Much like the two other projects, the OML 147 Early Production Facility was conceived by Pan Ocean to profitably increase national crude oil output and contribute to the local communities that border the project. When fully operational, the project is expected to process 11,000 barrels of crude oil and 90 million standard cubic feet of gas daily, according to a statement reported by Bloomberg in 2019.
Like many projects within and outside the oil and gas industry, delivery dates of these projects have delayed because of paucity of investable funds, however the projects remain viable and relevant to strategic national energy targets.
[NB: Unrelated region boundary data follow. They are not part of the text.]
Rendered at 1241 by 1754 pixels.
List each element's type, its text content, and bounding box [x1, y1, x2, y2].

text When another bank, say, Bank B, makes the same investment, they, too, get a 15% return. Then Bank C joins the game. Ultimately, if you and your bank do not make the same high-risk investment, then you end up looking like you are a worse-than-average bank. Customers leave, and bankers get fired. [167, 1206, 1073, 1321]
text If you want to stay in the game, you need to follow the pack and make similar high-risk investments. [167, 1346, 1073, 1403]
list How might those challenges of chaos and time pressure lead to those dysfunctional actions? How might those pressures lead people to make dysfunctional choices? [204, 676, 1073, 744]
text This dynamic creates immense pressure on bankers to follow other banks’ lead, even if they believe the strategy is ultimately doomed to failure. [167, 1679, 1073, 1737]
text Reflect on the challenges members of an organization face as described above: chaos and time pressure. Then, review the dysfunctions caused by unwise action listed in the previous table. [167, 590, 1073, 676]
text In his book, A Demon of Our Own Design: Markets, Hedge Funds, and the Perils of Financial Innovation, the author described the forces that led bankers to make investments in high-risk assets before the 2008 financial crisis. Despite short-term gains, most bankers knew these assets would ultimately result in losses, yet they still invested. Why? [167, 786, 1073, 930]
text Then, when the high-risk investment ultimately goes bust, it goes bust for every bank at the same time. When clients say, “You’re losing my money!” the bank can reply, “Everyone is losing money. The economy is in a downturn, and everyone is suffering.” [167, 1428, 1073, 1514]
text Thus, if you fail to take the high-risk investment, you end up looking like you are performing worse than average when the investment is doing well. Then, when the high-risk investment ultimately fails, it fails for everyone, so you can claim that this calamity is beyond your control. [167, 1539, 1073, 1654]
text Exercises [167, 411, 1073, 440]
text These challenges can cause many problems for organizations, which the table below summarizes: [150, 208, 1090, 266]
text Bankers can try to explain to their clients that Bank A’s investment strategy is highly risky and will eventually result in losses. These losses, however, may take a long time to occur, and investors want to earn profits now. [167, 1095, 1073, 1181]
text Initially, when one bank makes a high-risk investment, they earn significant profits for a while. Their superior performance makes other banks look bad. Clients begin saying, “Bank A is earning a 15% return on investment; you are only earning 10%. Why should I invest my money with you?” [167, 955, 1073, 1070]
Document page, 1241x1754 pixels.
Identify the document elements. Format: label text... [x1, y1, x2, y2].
Similar to Pan Ocean’s three projects, the Lagos Light Rail project has missed several delivery date targets and its funding needs have varied from the original plan, however the project is still considered a national priority because of the value it will deliver upon completion. Therefore, why is Pan Ocean being penalised for her projects having not reached maturity? Surely, there should be no penalty for being a committed Nigerian company.
From all indications, Pan Ocean remains committed to the development of the oil and gas industry in Nigeria. In the wake of the outbreak of Covid 19, Pan Ocean’s top management noted that “as a responsible organisation, we must be proactive in the drive to curtail the spread of the virus and protect our most vulnerable asset.”
Also, the Chief Operating Officer of Pan Ocean, Mr. Jide Ishola charged “all employees and community neighbors to comply with preventive procedures and best hygiene practices recommended by WHO, National Centre for Disease Control (NCDC) as well as directives and guidelines from both state and federal health ministries,” thus underscoring his commitment to due process and rule of law.
Pan Ocean was incorporated in 1973 as an exploration and production company and has recorded a number of firsts in the oil and gas industry. Pan Ocean was the first indigenous company to enter into joint venture relationship with the Nigeria National Petroleum Corporation (NNPC) and was at the forefront of monitising Nigeria’s gas wealth through investment in gas processing and distribution infrastructure.